Bien entendu, les chercheurs ne font pas qu’écrire au laboratoire, leur méthodologie heuristique se base également sur des échanges oraux, des controverses, des discussions et des débats. « Entre l’observation ou l’expérimentation au départ, et la théorisation, l’abstraction à l’arrivée, c’est dans la langue orale que chemine et émerge la connaissance : du visible au lisible, via le dicible » (Levy-Leblond, 1996, p.252). Après l’obtention de leurs premiers résultats, les scientifiques passent à une étape où ils se doivent de convaincre, persuader leurs collègues de la validité de leurs propositions et discuter en avançant des argumentations et des preuves basées sur des raisonnements cohérents. Ces activités langagières orales, qui demeurent indissociables de l’activité heuristique, sont moins contrôlées et figées que celles écrites. Elles laissent survenir les incorrections et les irrégularités qui accordent au discours une certaine liberté lui permettant d’échapper aux exigences de la textualité (Levy-Leblond, 1996). Ainsi, « Le parler permet l’expression d’une créativité bien supérieure à l’écrit » (ibid., p.255). Si nous revenons aux sciences de la Terre, domaine de notre étude, nous notons que celles-ci possèdent une particularité par rapport aux autres sciences de la nature : « le réel ne se limite pas aux expériences de laboratoire : il faut y ajouter le travail de terrain » (Orange & al., 1999, p.110). Plus précisément, les géologues s’appuient sur des données de terrain (échantillons de roches avec leur localisation, lames minces dont il faut analyser la composition etc.) et des données expérimentales de laboratoire (datation absolue, expériences de synthèse des minéraux en fonction des conditions de pression et de température etc.). De plus, les géologues discutent le choix et l’identification des échantillons, l’analyse texturale des lames minces et notent leurs remarques, leurs inscriptions, leurs comparaisons concernant le travail de terrain et de laboratoire. Le rôle du langage dans le travail de ces chercheurs ne se limite pas uniquement à la diffusion des résultats et les productions langagières concernent aussi bien l’activité empirique du terrain et du laboratoire (observations, expériences, échantillons) que celles de l’activité intellectuelle (idées, explications, modèles).

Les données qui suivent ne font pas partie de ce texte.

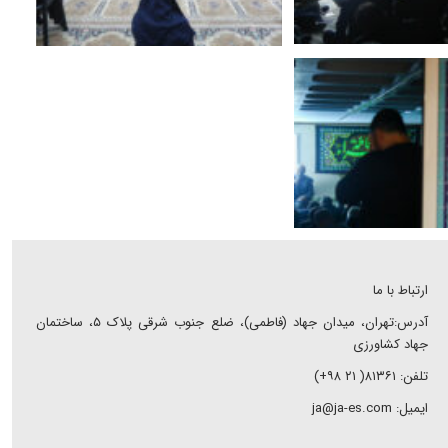
ارتباط با ما
آدرس:تهران، میدان جهاد (فاطمی)، ضلع جنوب شرقی پلاک ۵، ساختمان
جهاد کشاورزی
تلفن: ۸۱۳۶۱( ۲۱ ۹۸+)
ایمیل: ja@ja-es.com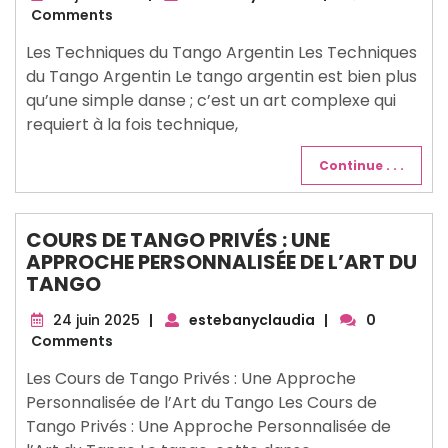
juin
Comments
2025
Les Techniques du Tango Argentin Les Techniques
du Tango Argentin Le tango argentin est bien plus
qu’une simple danse ; c’est un art complexe qui
requiert à la fois technique,
Continue . . .
COURS DE TANGO PRIVÉS : UNE
APPROCHE PERSONNALISÉE DE L’ART DU
TANGO
24
24 juin 2025
|
estebanyclaudia
|
0
juin
Comments
2025
Les Cours de Tango Privés : Une Approche
Personnalisée de l’Art du Tango Les Cours de
Tango Privés : Une Approche Personnalisée de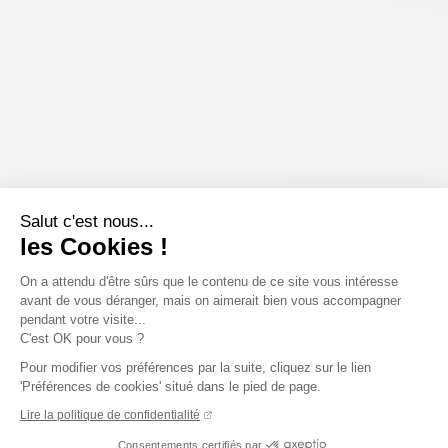
Salut c'est nous...
les Cookies !
On a attendu d'être sûrs que le contenu de ce site vous intéresse
avant de vous déranger, mais on aimerait bien vous accompagner
pendant votre visite...
C'est OK pour vous ?
Pour modifier vos préférences par la suite, cliquez sur le lien
'Préférences de cookies' situé dans le pied de page.
Lire la politique de confidentialité
Consentements certifiés par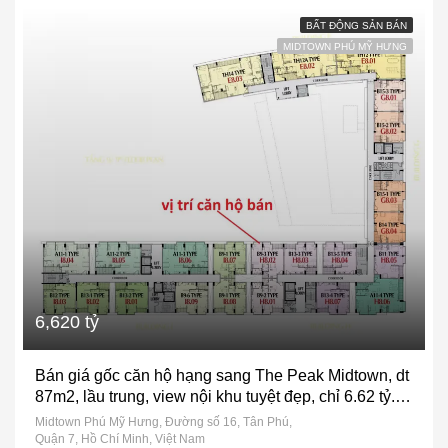
BẤT ĐỘNG SẢN BÁN
MIDTOWN PHÚ MỸ HƯNG
6,620 tỷ
Bán giá gốc căn hộ hạng sang The Peak Midtown, dt
87m2, lầu trung, view nội khu tuyệt đẹp, chỉ 6.62 tỷ.
LH 0902427307
Midtown Phú Mỹ Hưng, Đường số 16, Tân Phú,
Quận 7, Hồ Chí Minh, Việt Nam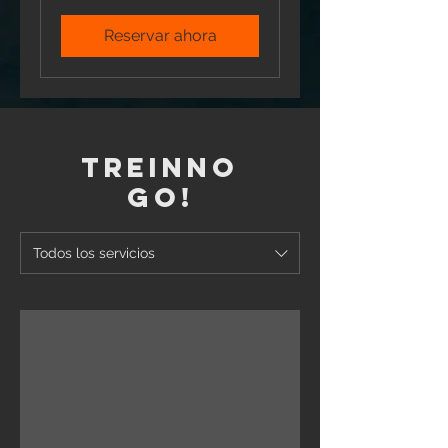
Reservar ahora
TREINNO
GO!
Todos los servicios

Devant la diversité des pratiques langagières à différentes étapes du travail scientifique, leurs typologies se sont multipliées :
– Jaubert (2000), distingue les textes/discours à usage interne des textes/discours à usage externe au laboratoire. Les productions internes jouent un rôle marquant dans les moments heuristiques et la recherche d’explication. Elles sont toutes aussi primordiales que les productions externes qui participent à la diffusion des savoirs. Néanmoins, malgré la distinction entre les deux types de productions langagières – internes et externes – celles-ci restent indissociables car « si le premier type de production apparaît constitutif du second, la réciproque est aussi vraie, de sorte que ces productions s’articulent à un ensemble de pratiques sociales qu’elles orientent concomitamment » (Jaubert, 2007, p.53). En effet, les écrits à usage interne participent dans l’élaboration des savoirs qui seront communiqués via les écrits à usage externe et inversement, ces productions externes vont venir influencer les recherches futures et orienter les écrits internes.
– Levy-Leblond (1996, p.235) désigne trois registres de communications écrits et oraux : la communication informelle qui a lieu pendant l’activité de recherche à l’intérieur du laboratoire et concerne les cahiers de laboratoire, les discussions de travail, les échanges et le courrier accompagnant l’élaboration du savoir ; la communication institutionnelle qui concerne la collectivité et vise la discussion et la validation des résultats obtenus à travers des articles spécialisés, des colloques, des débats, des séminaires et des conférences de presse ; la communication publique qui vise la diffusion et la reconnaissance sociale du savoir à travers les manuels, l’enseignement et les médias. Ces différents registres de communication ont des fonctions distinctes et se caractérisent par une diversité des genres de textes produits par les scientifiques.
Les recherches, qui ont examiné de près les pratiques et le fonctionnement des scientifiques dans leur laboratoire, ont permis de constater que les activités langagières orales et écrites sont toutes aussi fondamentales dans le travail des chercheurs et dans la construction des explications que les observations et les expérimentations. Ces dernières sont certes primordiales dans le travail de recherche mais elles sont accompagnées d’activités langagières largement variées qui occupent une place inéluctablement essentielle dans l’élaboration des résultats et leur publication : « les pratiques langagières […] participent ainsi au façonnage des savoirs et les rendent dicibles » (Jaubert, 2007, p.45). Par conséquent, nombreux sont les didacticiens qui considèrent que cette dimension langagière des savoirs scientifiques ne saurait pas être totalement dissimulées au sein de l’institution scolaire (Jaubert & Rebière, 2000, 2001). Suite à cette étude qui s’est penchée sur la pratique scientifique aboutissant à la construction des savoirs scientifiques, nous nous intéressons aux processus de production de textes destinés aux communications extérieures. Cette diffusion à l’extérieur du laboratoire s’avère nécessaire pour la valorisation et la reconnaissance par les pairs.